GIVEN INSTRUCTION
Convert every line of the records below into a JSON list of strings, one string per line, skipping blank lines. Leave the pictures out of the answer.

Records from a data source
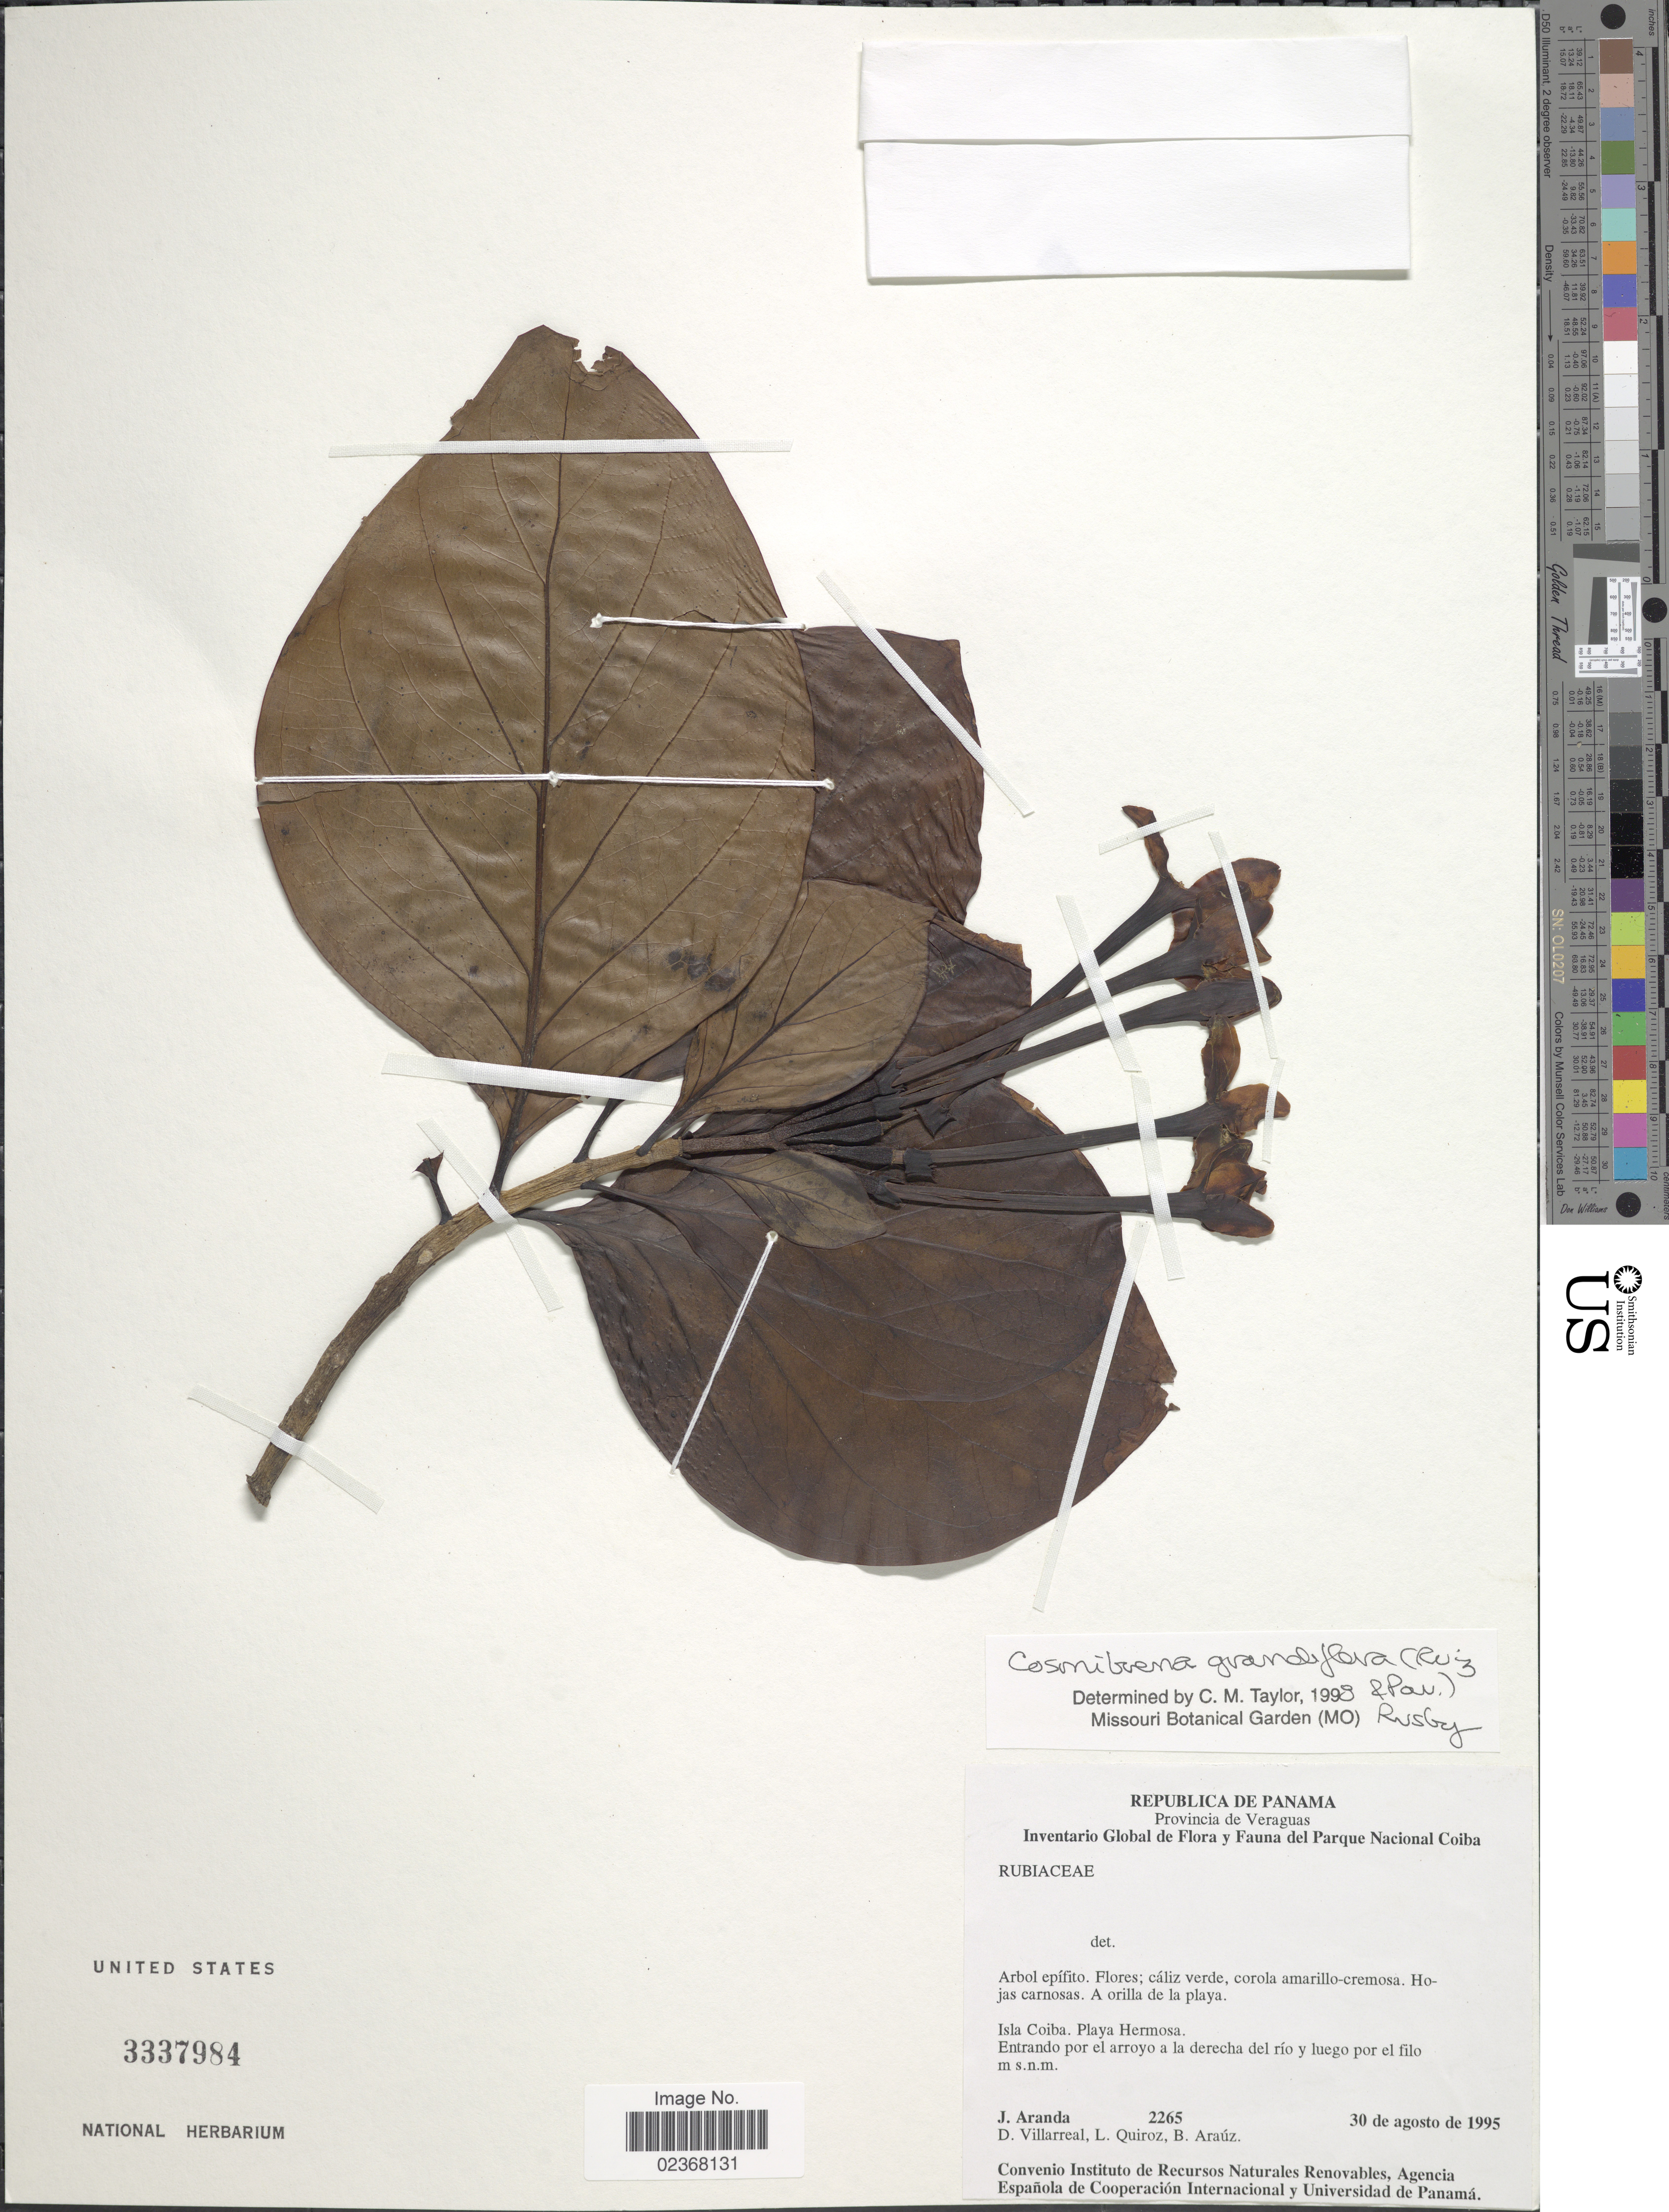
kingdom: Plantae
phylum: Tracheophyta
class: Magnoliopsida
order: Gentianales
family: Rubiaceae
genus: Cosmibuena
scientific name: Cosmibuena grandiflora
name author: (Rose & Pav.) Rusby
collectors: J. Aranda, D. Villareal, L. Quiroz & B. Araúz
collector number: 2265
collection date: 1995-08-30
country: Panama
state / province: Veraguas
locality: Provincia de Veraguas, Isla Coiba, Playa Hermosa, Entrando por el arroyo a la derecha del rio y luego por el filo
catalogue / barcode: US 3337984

FINAL ANSWER
[
  "kingdom: Plantae",
  "phylum: Tracheophyta",
  "class: Magnoliopsida",
  "order: Gentianales",
  "family: Rubiaceae",
  "genus: Cosmibuena",
  "scientific name: Cosmibuena grandiflora",
  "name author: (Rose & Pav.) Rusby",
  "collectors: J. Aranda, D. Villareal, L. Quiroz & B. Araúz",
  "collector number: 2265",
  "collection date: 1995-08-30",
  "country: Panama",
  "state / province: Veraguas",
  "locality: Provincia de Veraguas, Isla Coiba, Playa Hermosa, Entrando por el arroyo a la derecha del rio y luego por el filo",
  "catalogue / barcode: US 3337984"
]